A sample of libraries using Niche Academy as part of their own library education and library marketing plan.
The Power of Beautiful - A Fresh Look at Library Marketing
Library marketing, and library resource promotion made easy. Simple steps and an introduction to some free and highly effective tools.
I should start out by telling you that I'm not a graphic designer or an artist of any kind. I'm not a trained marketer either. I have an MA not an MBA or an MFA. I don't know much about color theory and mostly wouldn't recognize a golden mean ratio unless you pointed it out to me. So why am I, of all people, proposing to tell you something about beautiful library marketing?
Simply this--I've found some tricks that have let me create some fairly effective library marketing material. So if I can do it, you should conclude, certainly you can too. Read on and judge for yourself.
To keep this simple, I'm going to organize my tricks as 5 sequential steps.
Step 1: Start with a resource
Your goal is to increase the visibility and the utilization of something the library has to offer. Maybe it's a library class or program, maybe it's an electronic resource. Whatever it is, your library offering isn't going to speak for itself. Without effective library marketing, most people just won't know about or see the value in what the library offers. And tell me you don't see that scenario all too often. I do.
So the first step is to simply choose one thing you want to promote. In marketing terms, your library has a "brand". It is the sum of the feelings, ideas, and impressions your patrons (customers in marketing terms) have about the library. When you deliberately set out to market a library resource, you are helping to shape your library brand.
Step 2: Find an image
Find an image that is in some way related to the resource you want to promote. This relationship to the resource doesn't have to be very strong. If it's an electronic resource, having a computing device somewhere in the picture, for example, may be sufficient. What matters much more, is that the image be beautiful. It needs to somehow trigger a positive emotional response. My own taste inclines towards images that feature warm natural light. Pay attention to your audience, though, and let their responses be your guide to what's beautiful.

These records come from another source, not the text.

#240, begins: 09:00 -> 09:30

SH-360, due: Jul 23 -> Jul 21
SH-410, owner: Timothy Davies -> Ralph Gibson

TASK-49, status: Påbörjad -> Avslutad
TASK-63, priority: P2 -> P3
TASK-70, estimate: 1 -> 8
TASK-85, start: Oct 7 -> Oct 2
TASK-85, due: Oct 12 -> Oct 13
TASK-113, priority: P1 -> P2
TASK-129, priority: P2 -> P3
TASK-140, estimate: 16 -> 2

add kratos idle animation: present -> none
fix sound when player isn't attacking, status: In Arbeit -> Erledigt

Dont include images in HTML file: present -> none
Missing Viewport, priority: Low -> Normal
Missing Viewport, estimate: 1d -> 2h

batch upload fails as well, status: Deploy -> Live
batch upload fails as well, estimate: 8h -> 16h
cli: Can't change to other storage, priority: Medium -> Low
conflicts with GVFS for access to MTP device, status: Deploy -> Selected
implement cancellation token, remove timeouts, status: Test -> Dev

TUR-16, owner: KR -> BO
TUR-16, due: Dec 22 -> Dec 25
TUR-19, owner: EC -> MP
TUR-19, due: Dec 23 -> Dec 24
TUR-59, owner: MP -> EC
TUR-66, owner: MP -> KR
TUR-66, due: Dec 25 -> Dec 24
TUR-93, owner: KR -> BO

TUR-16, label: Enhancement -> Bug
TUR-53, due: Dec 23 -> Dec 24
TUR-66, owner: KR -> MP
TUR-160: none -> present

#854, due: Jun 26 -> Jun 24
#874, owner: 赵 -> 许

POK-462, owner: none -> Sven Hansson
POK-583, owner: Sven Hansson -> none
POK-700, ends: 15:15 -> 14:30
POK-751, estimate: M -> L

The really good news is that there are a lot of great places to find beautiful pictures online. Here are just a handful of some of the great places to look--note that all of the ones listed here are free.
- Google Images If you're concerned about the copyright associated with an image you find on Google Images, you can filter your search to only present images that are labeled for re-use.
- Flickr Also has a copyright search filter.
- Bing Images Also offers a copyright search filter.
- Pixabay.com Free stock photos, vectors, and illustrations.
- FreeImages.com Free photos and illustrations
Step 3: Size the image for your context
My favorite tool for this step and the next one is Canva.com. Canva is a free online graphic design tool. It lets you upload your own images to include in a design as well as offering over a million stock photos that you can download for $1 each under a single use licenses.
Whenever you create a new design in Canva, the first step is to choose a height and width. They have a number of standard sizes available to choose from including standard paper sizes and the optimal dimensions for Facebook, Twitter, Instagram, and Pinterest. When you set height and width specifically for a given context, you ensure that your image won't get clipped or distorted in ways you don't like.
When you download a design you've created in Canva, Canva also makes sure that the file size (in bytes) of your image is not too large. This saves you from posting an image to your website, for example, that will make the page slow because it takes so long to load your huge image. This is a very common problem for novice graphic designers like myself.
Step 4: Add text
A beautiful image will attract attention. A bit of added text will direct that attention where you really want it. In as few words as possible, you want to accomplish two things:
- let your target audience know that the library has something interesting to offer and
- prompt them to take action
Size and place your text with the image so that it doesn't detract from the attention grabbing power of your image. To make the text easy to read, you may want to place a solid color or semi-transparent background shape behind the text. Here, again, Canva shines because it makes this really easy to do.
Step 5: Recycle
Once you've gone to the trouble of creating an image and thinking of the text to go with it, use it again. If you sent an image as part of an email, post the same message on Facebook, find a place for it on your website, or put it on a tent card. You will, of course, want to size the image appropriately for each context where you use it. With a tool like Canva, though, this is a matter of a few minutes, not a total reinvention.
Recycling images in this way saves you time and has the added benefit of increasing recognition with your target audience. Seeing the same graphic in multiple contexts makes it more likely that your audience will remember the message and become interested enough to take action.
So there you have it. Nothing described above is difficult or expensive or impractical--just a few ideas, I hope, you'll find worth a try.